4. Observing Feminine hygiene
You can avoid cervical cancer by practicing good feminine hygiene. What are your thoughts on this? Cervical cancer is primarily transmitted through sexual contact or the afflicted person’s skin and mucous membrane.
According to one study, an increase in a bacteria known as Sneathia directly links to HPV, cervical precancer, and cancer. Miscarriage, premature labor, vaginosis, and other health problems are all associated with this bacteria. Vaginal acidity also plays a significant role. Cervical issues were more common in less acidic conditions.
We have you covered in our previous topic if you wish to know more about feminine hygiene tips. FREE FEMININE HYGIENE TIPS YOU WISH YOU KNEW EARLIER
Test results for cervical cancer screening
The findings of a cervical cancer screening can be positive or negative. However, there is a chance of erroneous results in cervical screening since there is a risk.
Many women get abnormal cervical cancer screening results for a variety of reasons. If this happens, do not panic; an abnormal result does not signify you have cancer.
Your doctor will tell you if you require treatment if your test results reveal abnormal cells that could turn into cancer. If that is the case, you will need more testing to determine whether you have high-grade alterations or cancer. When the results of follow-up testing reveal high-grade alterations, you may require therapy to eliminate the abnormal cells.
After the cell samples are taken to the lab, it can take up to three weeks to receive your test results. If this is the case, be patient; if your test indicates that anything is not quite right, your doctor will contact you and determine the best course of action.

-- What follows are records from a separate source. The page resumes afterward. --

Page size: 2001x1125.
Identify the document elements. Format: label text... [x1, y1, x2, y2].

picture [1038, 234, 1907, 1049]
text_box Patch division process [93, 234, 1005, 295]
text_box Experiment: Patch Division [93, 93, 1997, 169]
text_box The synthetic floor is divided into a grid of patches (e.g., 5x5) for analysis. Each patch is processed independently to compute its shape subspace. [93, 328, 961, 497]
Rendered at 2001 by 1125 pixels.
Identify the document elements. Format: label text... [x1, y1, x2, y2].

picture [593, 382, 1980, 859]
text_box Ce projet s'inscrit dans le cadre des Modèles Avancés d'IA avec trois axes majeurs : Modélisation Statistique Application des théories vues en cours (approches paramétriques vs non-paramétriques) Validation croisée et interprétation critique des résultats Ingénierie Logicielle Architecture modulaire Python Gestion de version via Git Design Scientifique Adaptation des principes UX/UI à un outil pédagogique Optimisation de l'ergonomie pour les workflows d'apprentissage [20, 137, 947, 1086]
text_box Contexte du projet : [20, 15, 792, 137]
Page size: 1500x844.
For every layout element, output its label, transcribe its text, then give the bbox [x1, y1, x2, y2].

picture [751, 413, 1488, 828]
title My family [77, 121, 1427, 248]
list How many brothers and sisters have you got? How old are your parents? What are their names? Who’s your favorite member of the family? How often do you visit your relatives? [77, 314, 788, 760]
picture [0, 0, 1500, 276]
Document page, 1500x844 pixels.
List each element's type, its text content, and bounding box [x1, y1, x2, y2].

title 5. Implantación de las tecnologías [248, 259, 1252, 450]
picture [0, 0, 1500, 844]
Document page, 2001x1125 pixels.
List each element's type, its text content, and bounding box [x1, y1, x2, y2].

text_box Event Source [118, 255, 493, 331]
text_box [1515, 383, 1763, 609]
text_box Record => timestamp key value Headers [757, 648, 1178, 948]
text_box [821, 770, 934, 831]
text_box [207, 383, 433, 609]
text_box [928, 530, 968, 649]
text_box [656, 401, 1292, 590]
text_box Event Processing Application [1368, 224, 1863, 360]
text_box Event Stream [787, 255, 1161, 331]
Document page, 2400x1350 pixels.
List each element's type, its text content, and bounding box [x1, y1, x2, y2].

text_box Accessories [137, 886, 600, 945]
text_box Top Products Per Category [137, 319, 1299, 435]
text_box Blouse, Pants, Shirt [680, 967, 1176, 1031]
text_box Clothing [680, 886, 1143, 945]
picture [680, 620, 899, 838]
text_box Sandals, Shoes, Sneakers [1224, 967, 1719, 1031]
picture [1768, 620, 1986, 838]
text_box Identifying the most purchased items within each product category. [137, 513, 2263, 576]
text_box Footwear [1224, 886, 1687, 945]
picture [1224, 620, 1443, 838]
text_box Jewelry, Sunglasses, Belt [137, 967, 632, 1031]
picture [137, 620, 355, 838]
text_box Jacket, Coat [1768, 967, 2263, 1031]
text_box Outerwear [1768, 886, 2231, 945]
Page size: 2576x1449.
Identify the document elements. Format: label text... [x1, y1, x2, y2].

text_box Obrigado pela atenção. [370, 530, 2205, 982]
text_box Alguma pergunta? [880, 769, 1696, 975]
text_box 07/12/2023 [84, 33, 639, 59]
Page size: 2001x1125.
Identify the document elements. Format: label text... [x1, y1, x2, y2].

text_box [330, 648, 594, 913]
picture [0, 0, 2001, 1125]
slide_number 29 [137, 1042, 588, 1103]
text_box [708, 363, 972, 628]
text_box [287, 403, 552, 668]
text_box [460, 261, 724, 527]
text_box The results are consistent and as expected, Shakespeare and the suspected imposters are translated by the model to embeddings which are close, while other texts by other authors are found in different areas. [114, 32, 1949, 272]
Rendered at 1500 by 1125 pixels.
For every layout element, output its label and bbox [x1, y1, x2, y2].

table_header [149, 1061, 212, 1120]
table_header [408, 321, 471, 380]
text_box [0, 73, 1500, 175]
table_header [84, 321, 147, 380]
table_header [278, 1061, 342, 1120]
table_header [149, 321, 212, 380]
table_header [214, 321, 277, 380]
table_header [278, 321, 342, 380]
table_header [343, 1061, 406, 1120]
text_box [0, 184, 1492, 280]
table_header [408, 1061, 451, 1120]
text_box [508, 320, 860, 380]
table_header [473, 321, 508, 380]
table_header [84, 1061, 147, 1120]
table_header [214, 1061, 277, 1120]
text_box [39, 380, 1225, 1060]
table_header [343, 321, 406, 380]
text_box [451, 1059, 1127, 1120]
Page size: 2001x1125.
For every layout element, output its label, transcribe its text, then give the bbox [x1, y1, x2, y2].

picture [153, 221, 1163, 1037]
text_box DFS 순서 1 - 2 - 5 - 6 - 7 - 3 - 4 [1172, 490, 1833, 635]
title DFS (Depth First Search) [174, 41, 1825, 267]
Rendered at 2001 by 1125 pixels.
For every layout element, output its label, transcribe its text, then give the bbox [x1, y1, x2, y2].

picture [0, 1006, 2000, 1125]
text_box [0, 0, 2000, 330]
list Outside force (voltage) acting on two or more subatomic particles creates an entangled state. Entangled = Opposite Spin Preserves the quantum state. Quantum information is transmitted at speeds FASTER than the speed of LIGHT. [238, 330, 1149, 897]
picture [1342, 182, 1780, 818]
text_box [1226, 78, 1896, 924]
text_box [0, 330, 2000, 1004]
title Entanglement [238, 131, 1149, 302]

It is also worth noting that screening has its drawbacks. As a result, you should consult your doctor before undergoing any screening test. Unnecessary follow-up testing, false-negative test findings, and false-positive test results are only a few of the risks that may come about from screening.
Sometimes, even when the cells are normal, the results may reveal aberrant cells. A false-positive result is what we call it. Cervical cancer screening may also miss the presence of abnormal cells, which is referred to as a false-negative result.
If your test results are normal, you should be fine because your cervix and reproductive system are in good shape. However, this does not rule out the possibility of cervical cancer. Continue to get those screening procedures once your doctor has given you a specified time frame to ensure good health.
Possible reasons for a cervical cancer screening false result
- A vaginal infection that occurred recently may lead to false cervical cancer screening results.
- There could be an insufficient number of cells in the sample.
- Sometimes false positives are just a result of the test’s inherent limitations.
- Inadequate number of aberrant cells to analyze
- Infection or blood may hide abnormal cells.
- Abnormal cells may be washed away or diluted by douching or vaginal medicines.
We have learned everything we need to know about cervical cancer screening from this article, and we can conclude that it is crucial. All ladies are urged to go for those screenings. Even the government is attempting to assist women in reducing the number of women who die from cervical cancer and other malignancies. It is up to you to make the necessary efforts to ensure you don’t fall a person living with cancer out of negligence.
Through the National Breast and Cervical Cancer Early Detection Program, all states make cervical cancer screening more accessible to women. This initiative offers free or low-cost breast and cervical cancer screening to women without health insurance and varies from country to country.
The UICC created World cancer day in the year 2000. Every year on February 4th, there is a World Cancer Day to promote awareness of cancer and encourage its prevention, identification, and treatment. The Union for International Cancer Control organizes World Cancer Day to support the World Cancer Declaration’s goals.